Abstract:The Migdal-Eliashberg theory (MET) describes electrons interacting with phonons in the adiabatic limit when the phonon Debye frequency is much smaller than the Fermi energy. A conventional belief is that MET holds even at strong coupling, when electron self-energy is large, and breaks down only near the point where the dressed phonon spectrum softens to near zero. We analyze numerically and analytically a different option -- collapse to a polaronic/bipolaronic ground state. The last scenario has never been analyzed in precise quantitative terms for a generic electron density. Using variational considerations, we establish rigorous upper bounds on the coupling $\lambda$, at which a FL state transforms into the bipolaron/polaron state. We show that at small and near-maximum densities, this happens well before a dressed phonon softens. This is true both in 2D and 3D systems; in the latter the upper bound on $\lambda$ tends to zero in the limit of small or near-full density.

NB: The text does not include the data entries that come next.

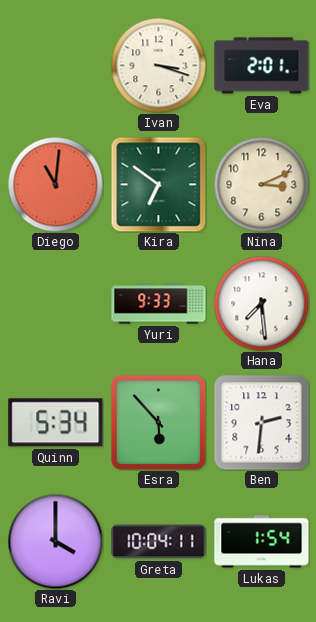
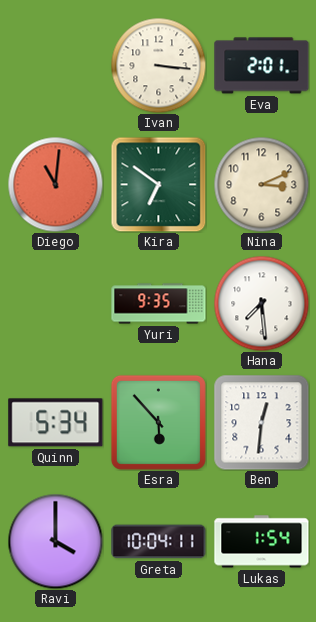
Ivan: 3:18 -> 3:16
Yuri: 9:33 -> 9:35
Ben: 2:31 -> 12:31
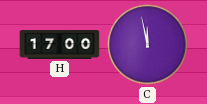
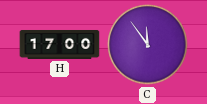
C: 11:58 -> 11:54
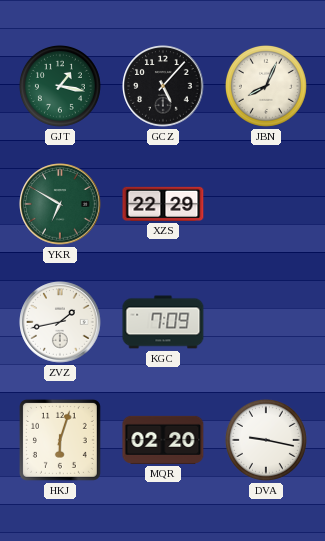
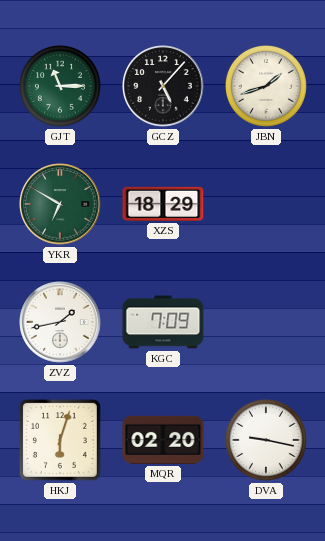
GJT: 1:17 -> 11:15
JBN: 8:04 -> 1:42
XZS: 22:29 -> 18:29
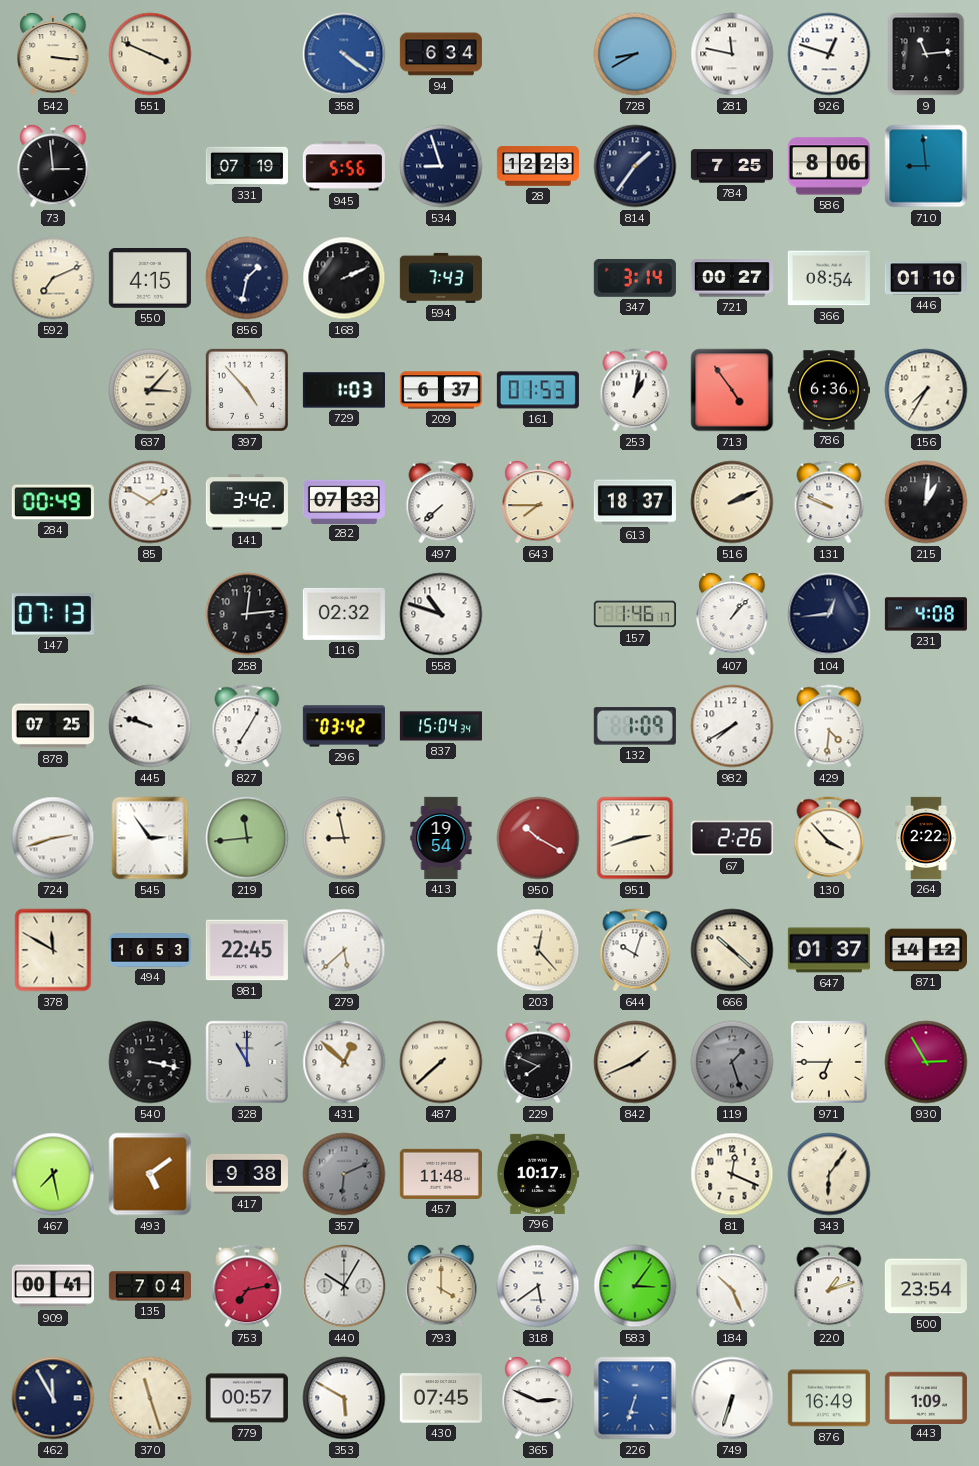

We present analytical reasoning for this behavior based on hints extracted from exact diagrammatic treatment of the on-site Holstein model for the spin polarized case and argue that polarons are produced by fermions with energies comparable to the bandwidth; i.e., polaron formation is outside the realm of MET. Closer to half-filling, the leading instability upon increasing $\lambda$ is towards a charge-density-wave state (CDW), and there exists a strong coupling regime of MET near this instability, while the polaron/bipolaron state develops at larger $\lambda$ out of a CDW-ordered state and inherits a CDW order over some range of coupling.